▶ [Problem to work on]
When a line of the records below contains the string "wooden", copy that whole line.

▶ [Raw data]
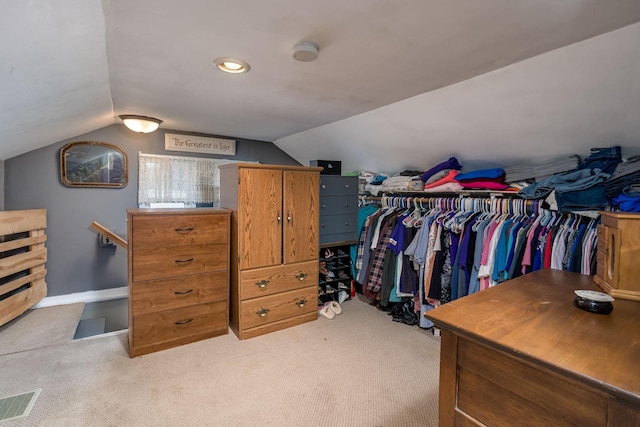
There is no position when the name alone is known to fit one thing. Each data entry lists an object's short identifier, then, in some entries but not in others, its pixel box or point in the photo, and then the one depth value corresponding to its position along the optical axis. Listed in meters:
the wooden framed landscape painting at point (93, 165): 3.50
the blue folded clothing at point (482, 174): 2.69
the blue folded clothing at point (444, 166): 3.03
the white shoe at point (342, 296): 3.59
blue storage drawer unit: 3.35
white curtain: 3.88
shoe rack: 3.48
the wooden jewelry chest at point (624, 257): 1.32
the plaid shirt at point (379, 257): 3.25
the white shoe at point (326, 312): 3.21
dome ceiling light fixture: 3.25
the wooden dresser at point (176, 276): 2.41
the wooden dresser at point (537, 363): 0.80
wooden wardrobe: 2.72
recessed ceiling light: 1.91
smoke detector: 1.68
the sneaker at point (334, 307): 3.29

▶ [Solution below]
the wooden framed landscape painting at point (93, 165): 3.50
the wooden jewelry chest at point (624, 257): 1.32
the wooden dresser at point (176, 276): 2.41
the wooden dresser at point (537, 363): 0.80
wooden wardrobe: 2.72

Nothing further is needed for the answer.